The context for applying the theory is illustrated in this figure (right). On the left are details of mutation and development that are responsible for tendencies in the generation of variation (varigenesis), i.e., tendencies prior to selection or drift. On the right are observable evolutionary patterns that might possibly be explained by these tendencies. The green arrow is some theory— the theory of arrival biases or some alternative theory— that specifies conditions of a cause-effect relationship linking variational tendencies to evolutionary tendencies. To apply a theory in this context is to generate evolutionary hypotheses or explanations that appeal to the internal details of mutation and development (on the left) to account for evolutionary patterns (on the right) via the conditions of causation specified by the theory. For instance, Darwin's comment that the laws of variation "bear no relation" to the structures built by selection would suggest that there are no conditions under which the internal details on the left account for the patterns on the right. The other theories all suggest that variational tendencies may influence evolution under some conditions. For instance, the theory of mutation pressure applies when mutation rates are high and unopposed by selection, thus it has a limited range of applications. The theory of evolutionary quantitative genetics can be applied very broadly to the evolution of quantitative characters, but the theory (as developed so far) does not suggest that mutation biases will have much impact.

By contrast, the theory of arrival bias might apply broadly, and allows for a strong role for variational tendencies in shaping evolutionary tendencies.

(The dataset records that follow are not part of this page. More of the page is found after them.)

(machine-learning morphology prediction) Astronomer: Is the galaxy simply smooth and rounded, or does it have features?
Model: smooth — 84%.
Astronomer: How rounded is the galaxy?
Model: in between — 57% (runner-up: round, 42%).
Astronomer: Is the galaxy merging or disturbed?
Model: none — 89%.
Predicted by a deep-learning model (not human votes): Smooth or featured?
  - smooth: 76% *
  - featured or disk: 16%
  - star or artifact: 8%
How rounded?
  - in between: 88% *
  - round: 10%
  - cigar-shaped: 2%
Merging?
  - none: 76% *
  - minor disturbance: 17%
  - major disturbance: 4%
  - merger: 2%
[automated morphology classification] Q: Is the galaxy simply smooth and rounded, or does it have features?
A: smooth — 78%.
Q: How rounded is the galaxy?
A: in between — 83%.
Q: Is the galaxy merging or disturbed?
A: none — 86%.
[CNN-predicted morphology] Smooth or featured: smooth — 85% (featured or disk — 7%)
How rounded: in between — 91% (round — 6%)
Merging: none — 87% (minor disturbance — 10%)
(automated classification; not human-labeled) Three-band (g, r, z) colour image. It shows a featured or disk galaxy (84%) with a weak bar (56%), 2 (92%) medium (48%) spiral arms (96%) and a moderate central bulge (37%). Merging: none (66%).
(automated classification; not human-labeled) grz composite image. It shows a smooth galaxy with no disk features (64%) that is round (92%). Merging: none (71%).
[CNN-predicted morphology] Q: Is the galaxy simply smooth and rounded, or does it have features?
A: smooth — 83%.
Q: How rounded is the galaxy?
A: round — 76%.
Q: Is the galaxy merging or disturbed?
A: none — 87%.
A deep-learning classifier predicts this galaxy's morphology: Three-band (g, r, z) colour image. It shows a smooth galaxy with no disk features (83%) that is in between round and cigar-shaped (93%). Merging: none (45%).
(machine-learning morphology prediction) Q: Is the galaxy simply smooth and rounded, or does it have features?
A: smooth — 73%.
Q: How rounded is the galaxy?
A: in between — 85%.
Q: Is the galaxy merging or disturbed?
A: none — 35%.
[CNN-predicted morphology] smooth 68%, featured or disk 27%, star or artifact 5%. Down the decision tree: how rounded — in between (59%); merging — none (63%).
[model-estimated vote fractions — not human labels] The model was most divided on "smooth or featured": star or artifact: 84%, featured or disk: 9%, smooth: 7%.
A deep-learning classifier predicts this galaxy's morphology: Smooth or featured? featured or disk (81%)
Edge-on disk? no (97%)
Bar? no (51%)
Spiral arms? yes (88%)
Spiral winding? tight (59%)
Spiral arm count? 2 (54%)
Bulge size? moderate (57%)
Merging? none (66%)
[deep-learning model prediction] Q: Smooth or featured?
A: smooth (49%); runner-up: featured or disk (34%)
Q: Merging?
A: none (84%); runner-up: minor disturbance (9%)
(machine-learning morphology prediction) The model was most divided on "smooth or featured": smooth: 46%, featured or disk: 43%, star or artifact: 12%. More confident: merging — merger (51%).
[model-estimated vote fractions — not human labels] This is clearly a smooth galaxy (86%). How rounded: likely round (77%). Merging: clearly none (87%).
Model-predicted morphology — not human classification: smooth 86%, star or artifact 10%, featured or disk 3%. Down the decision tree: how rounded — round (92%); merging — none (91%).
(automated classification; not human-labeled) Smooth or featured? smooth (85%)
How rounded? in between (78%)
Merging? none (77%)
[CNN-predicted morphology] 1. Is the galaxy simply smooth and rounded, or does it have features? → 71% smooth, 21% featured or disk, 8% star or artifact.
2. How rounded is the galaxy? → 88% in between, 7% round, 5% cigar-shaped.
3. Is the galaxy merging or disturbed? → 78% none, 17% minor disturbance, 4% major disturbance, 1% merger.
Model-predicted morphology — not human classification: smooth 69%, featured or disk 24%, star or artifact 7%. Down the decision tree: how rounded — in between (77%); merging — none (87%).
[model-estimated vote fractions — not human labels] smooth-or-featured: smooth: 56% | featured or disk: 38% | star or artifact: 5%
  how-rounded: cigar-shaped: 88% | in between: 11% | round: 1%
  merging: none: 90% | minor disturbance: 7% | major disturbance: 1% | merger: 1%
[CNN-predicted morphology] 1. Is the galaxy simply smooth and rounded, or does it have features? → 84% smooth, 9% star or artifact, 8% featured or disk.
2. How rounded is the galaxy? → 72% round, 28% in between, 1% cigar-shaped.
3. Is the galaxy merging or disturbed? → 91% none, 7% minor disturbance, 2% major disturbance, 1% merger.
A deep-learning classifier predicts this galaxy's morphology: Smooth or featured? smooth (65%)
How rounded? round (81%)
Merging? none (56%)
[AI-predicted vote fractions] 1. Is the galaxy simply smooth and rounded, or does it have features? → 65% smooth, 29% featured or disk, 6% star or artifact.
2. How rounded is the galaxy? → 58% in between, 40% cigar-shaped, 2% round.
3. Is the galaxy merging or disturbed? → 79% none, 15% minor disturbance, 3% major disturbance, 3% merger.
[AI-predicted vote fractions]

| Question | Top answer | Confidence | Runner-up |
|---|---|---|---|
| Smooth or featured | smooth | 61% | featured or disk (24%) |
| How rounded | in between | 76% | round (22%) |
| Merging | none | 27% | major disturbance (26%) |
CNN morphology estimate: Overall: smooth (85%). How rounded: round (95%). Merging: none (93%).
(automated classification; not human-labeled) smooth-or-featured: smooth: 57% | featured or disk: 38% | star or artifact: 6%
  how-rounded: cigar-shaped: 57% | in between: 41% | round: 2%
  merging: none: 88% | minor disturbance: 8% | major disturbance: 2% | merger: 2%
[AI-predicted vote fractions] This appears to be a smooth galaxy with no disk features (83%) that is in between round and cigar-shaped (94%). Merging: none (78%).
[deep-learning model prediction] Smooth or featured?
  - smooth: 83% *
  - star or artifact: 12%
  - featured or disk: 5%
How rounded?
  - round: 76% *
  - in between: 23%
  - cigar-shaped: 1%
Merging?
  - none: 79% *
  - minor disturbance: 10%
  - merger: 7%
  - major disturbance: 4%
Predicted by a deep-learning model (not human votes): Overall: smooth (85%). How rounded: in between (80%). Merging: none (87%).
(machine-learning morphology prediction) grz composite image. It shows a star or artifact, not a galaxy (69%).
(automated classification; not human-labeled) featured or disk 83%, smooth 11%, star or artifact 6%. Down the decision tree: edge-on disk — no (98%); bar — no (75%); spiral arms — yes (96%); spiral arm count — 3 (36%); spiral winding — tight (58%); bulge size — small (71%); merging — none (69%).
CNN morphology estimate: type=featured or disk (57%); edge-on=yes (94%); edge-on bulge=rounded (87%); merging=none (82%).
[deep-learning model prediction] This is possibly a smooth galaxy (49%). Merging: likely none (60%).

=== Late arrival and non-obviousness ===

Though it seems intuitively obvious today, the theory did not emerge formally until 2001, e.g., as noted above, population geneticists did not propose the theory in the 1980s to answer an evo-devo challenge that literally called for recognizing biases in the introduction of variation. This late emergence has been attributed to a "blind spot" due to multiple factors, including a tradition of verbal arguments that minimize the role of mutation, a tendency to associate causation with processes that shift frequencies of variants rather than processes that create variants, and a formal argument from population genetics that doesn't extend to evolution from new mutations.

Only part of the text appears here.